Alguna gente suele tener muy mala memoria para depende qué cosas. Y la manifestación de ayer, 3 de Febrero, contra el diálogo con ETA, la han perpetrado las mismas personas que dialogaron con ETA o apoyaron el dialogo de forma manifiesta hace unos años.

Esta demagogia y los que la ejercen dan ASCO.

Punto 4: No hay paz sin dialogo.

Por una vez y sin que sirva de precedente me sumo a la convocatoria del obispo de Bilbao, Ricardo Blazquez, “Muévete por la Paz”, en la que ha exigido a ETA que desaparezca “definitiva y totalmente, sin dilaciones ni contrapartidas” y ha pedido “una vez más perdón” a las víctimas del terrorismo.

ETA no está derrotada, ni es un grupo aislado de colegas fugados de psiquiátrico. Una persona con un arma puede causar muertos; y una organización como ETA, bien armada y motivada, dista mucho de la “derrota” y puede matar a quién quiera si se lo propone.
ETA representa a una minoría, pero es el referente para mucha más gente. Son la punta violenta del iceberg.

Necesitamos que ETA desaparezca para poder dialogar más y mejor. Sin secretos. A cara descubierta. Sin miedo.
Y necesitamos dialogar porque así es como la gente civilizada soluciona sus problemas. Sin diálogo no hay sociedad. Con respeto por la democracia, esto es, por el sentir de la mayoría.

Manifestarse, una forma básica de comunicación social, CONTRA el diálogo es ABSURDO per se.

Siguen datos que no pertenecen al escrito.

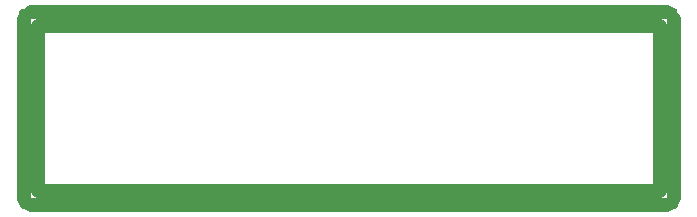
<source format=gko>
G04*
G04 #@! TF.GenerationSoftware,Altium Limited,Altium Designer,23.8.1 (32)*
G04*
G04 Layer_Color=16711935*
%FSLAX44Y44*%
%MOMM*%
G71*
G04*
G04 #@! TF.SameCoordinates,518562CC-B56E-4454-A7A6-5D8183682021*
G04*
G04*
G04 #@! TF.FilePolarity,Positive*
G04*
G01*
G75*
%ADD54C,1.2000*%
D54*
X799750Y1299210D02*
G03*
X793750Y1305210I-6000J0D01*
G01*
X799750Y1299210D02*
G03*
X793750Y1305210I-6000J0D01*
G01*
Y1142080D02*
G03*
X799750Y1148080I0J6000D01*
G01*
X793750Y1142080D02*
G03*
X799750Y1148080I0J6000D01*
G01*
X255270Y1305210D02*
G03*
X249270Y1299210I0J-6000D01*
G01*
X255270Y1305210D02*
G03*
X249270Y1299210I0J-6000D01*
G01*
Y1148080D02*
G03*
X255270Y1142080I6000J0D01*
G01*
X249270Y1148080D02*
G03*
X255270Y1142080I6000J0D01*
G01*
X261270Y1154080D02*
Y1293210D01*
X799750Y1148080D02*
Y1299210D01*
X787750Y1154080D02*
Y1293210D01*
X261270D02*
X787750D01*
X255270Y1305210D02*
X793750D01*
X261270Y1154080D02*
X787750D01*
X255270Y1142080D02*
X793750D01*
X249270Y1148080D02*
Y1299210D01*
M02*

</source>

Pensar que ETA va a desaparecer “derrotada” es infantil: en las guerras asimétricas modernas las guerrillas urbanas tienen todos los ases si disponen del apoyo ciudadano. Pueden perder batallas o guerras pero siempre obtienen beneficios políticos en su pérdidas. La única manera de ganar en estos enfrentamientos es sacarlos de las calles y llevarlos a las urnas.

Como en “Juegos de Guerra” la única manera de ganar es NO JUGAR. Dialogar.

Así, ganamos todos.
Los miembros de ETA tienen que entender que ETA es INÚTIL para el pueblo vasco y su futuro y que la vía democrática es la única manera de hacer las cosas.
Manifestaciones con banderas con pollos, himnos nacionales y la España más rancia y pro-fascista en las calles sólo reafirma a los vascos nacionalistas pro-fascistas en sus posiciones.

Así pues, POR LA PAZ, CONTRA LOS FASCISTAS.

Por que ETA se diluya pacíficamente y cuanto antes mejor; y por un presente y un futuro con diálogos, democracia y política sin demagogia barata.

No es pedir mucho. En el mundo civilizado a eso se le llama “normalidad”. Bueno… quizás la política sin demagogia sea pedir demasiado. Pero al menos que sea respetuosa con los valores del estado de derecho, y no TAN desmemoriada.